Neotys
- Type: Private
- Industry: Software
- Founded: 2005
- Defunct: 2021
- Headquarters: Gémenos, France
- Number of employees: 60+
- Website: www.neotys.com

= Neotys =

Neotys was a software company specialising in performance and load testing tools for information systems. The company develops NeoLoad, an automated performance testing platform used by enterprise organisations for testing applications and APIs.

The company was purchased by Tricentis in 2021.

== History ==
Neotys was founded in 2005 by a group of software developers and IT project managers who recognized a demand for a software to test the performance of web applications before launch.

From its early years, Neotys expanded its activities outside France, securing its first client in 2005 in the United States with AES Corporation. The company later developed its commercial presence abroad through sales agents before opening its first foreign subsidiary in 2009.

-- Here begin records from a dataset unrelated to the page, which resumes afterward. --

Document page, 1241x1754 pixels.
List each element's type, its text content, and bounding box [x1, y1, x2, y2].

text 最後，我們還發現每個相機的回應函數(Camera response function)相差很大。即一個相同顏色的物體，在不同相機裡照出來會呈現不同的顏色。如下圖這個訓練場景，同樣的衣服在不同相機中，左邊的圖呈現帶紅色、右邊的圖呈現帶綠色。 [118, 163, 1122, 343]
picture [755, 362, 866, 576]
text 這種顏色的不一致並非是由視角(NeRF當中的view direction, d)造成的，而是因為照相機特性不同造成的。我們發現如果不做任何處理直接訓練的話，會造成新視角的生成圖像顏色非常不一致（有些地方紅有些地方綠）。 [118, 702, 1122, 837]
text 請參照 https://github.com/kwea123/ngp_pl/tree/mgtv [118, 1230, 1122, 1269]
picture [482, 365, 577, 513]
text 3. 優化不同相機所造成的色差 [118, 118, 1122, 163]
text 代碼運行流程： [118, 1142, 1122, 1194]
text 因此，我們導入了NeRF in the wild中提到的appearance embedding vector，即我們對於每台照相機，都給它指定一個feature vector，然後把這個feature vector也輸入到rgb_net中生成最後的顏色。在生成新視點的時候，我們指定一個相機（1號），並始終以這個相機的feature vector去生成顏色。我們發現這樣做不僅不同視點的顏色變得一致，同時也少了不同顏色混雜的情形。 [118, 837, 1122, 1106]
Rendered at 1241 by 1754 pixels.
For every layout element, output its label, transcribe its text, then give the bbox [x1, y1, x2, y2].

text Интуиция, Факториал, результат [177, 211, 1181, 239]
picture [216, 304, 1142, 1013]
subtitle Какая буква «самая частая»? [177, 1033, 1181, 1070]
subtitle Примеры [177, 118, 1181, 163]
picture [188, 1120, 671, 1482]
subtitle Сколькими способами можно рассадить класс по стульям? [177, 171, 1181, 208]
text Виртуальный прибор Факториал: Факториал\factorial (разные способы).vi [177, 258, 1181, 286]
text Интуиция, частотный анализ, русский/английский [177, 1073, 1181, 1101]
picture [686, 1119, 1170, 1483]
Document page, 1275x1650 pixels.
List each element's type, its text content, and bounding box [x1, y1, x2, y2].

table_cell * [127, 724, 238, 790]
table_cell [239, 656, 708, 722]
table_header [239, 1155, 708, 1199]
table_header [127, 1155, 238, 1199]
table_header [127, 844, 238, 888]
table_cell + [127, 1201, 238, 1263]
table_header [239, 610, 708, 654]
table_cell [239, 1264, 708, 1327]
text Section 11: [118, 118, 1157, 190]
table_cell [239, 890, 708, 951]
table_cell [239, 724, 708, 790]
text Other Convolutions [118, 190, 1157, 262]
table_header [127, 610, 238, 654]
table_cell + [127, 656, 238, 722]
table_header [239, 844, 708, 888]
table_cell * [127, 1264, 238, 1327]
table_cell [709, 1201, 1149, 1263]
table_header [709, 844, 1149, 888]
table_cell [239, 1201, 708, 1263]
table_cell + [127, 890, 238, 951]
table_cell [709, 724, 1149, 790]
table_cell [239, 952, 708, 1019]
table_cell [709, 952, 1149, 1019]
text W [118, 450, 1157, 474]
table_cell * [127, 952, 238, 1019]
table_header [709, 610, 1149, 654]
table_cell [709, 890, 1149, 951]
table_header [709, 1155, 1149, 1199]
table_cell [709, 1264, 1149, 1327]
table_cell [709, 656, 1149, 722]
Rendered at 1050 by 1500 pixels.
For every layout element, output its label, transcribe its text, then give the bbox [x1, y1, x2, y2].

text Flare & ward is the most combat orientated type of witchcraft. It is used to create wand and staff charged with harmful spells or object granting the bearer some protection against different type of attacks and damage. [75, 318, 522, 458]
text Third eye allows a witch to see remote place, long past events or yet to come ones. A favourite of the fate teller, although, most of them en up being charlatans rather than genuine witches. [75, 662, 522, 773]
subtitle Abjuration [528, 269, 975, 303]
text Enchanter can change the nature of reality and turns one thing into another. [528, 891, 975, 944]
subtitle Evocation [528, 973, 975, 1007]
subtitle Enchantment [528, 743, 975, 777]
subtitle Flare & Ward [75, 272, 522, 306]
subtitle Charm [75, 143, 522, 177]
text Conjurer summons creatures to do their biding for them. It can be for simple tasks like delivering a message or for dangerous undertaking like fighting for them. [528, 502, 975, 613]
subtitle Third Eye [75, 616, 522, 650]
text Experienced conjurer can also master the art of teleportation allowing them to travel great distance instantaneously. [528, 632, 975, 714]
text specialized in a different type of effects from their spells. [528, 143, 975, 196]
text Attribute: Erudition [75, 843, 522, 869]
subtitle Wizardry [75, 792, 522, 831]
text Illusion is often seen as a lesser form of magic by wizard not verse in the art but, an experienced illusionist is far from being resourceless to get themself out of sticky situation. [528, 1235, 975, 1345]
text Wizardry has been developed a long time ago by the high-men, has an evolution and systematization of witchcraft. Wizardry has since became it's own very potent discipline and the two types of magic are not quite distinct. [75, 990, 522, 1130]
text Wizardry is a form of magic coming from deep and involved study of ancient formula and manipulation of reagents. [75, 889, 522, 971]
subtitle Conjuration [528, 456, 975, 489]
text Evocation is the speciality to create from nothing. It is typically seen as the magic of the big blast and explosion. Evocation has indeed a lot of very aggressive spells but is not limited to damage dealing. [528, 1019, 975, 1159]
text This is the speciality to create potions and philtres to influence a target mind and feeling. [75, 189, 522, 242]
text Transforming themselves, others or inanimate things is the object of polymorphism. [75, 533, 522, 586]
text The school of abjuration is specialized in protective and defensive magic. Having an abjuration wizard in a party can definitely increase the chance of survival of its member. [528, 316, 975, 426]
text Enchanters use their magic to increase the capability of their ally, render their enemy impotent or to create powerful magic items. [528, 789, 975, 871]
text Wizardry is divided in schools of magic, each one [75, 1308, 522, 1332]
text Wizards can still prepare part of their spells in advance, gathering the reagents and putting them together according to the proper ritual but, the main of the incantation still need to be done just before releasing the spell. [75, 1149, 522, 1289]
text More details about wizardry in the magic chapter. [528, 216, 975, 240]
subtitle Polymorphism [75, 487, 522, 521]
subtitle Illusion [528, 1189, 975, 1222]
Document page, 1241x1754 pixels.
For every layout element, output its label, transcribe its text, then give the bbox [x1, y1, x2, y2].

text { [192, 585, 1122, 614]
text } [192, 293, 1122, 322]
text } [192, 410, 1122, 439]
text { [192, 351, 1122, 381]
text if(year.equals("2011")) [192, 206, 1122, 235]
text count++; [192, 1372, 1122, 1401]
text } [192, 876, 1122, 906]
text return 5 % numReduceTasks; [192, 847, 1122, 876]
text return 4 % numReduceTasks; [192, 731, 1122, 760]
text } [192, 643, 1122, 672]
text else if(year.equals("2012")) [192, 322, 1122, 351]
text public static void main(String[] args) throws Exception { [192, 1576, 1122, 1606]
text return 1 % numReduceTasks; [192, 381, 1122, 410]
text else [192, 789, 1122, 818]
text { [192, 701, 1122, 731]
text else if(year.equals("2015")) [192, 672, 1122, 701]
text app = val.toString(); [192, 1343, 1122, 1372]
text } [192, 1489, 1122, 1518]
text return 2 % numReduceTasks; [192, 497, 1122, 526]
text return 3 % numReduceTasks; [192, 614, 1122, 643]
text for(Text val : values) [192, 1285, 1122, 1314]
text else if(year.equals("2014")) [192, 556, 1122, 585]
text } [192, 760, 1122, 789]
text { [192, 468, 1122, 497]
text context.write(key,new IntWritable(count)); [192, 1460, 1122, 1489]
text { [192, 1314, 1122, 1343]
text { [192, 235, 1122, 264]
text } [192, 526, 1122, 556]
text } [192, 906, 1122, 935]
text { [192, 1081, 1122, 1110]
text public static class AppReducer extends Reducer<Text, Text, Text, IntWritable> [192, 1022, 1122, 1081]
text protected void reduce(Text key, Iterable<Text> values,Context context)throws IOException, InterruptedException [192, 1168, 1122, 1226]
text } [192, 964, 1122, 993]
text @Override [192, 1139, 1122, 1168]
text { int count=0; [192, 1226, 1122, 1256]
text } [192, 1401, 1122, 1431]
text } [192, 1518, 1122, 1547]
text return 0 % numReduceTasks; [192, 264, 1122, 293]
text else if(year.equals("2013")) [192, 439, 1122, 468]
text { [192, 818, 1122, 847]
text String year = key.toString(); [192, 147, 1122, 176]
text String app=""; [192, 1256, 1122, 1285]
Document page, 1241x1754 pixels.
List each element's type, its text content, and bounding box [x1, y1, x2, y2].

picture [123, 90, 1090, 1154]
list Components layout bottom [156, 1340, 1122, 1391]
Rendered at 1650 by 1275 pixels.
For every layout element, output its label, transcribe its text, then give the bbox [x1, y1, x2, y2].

In 2014, Neotys raised €3 million from Ardian and Bpifrance, its only external funding round, to support sales and marketing activities outside France. The company subsequently opened a subsidiary in India and entered the Japanese market through a distribution partnership with Tech Matrix.

Neotys has delivered software to more than 2000 clients in 70 countries, with exports accounting for more than 75% of the company's annual turnover.

In March 2021, the Austrian software testing company Tricentis purchased Neotys for an undisclosed amount. The two companies already had an existing partnership. At the time of the purchase, Neotys claimed 600 customers for its NeoLoad platform.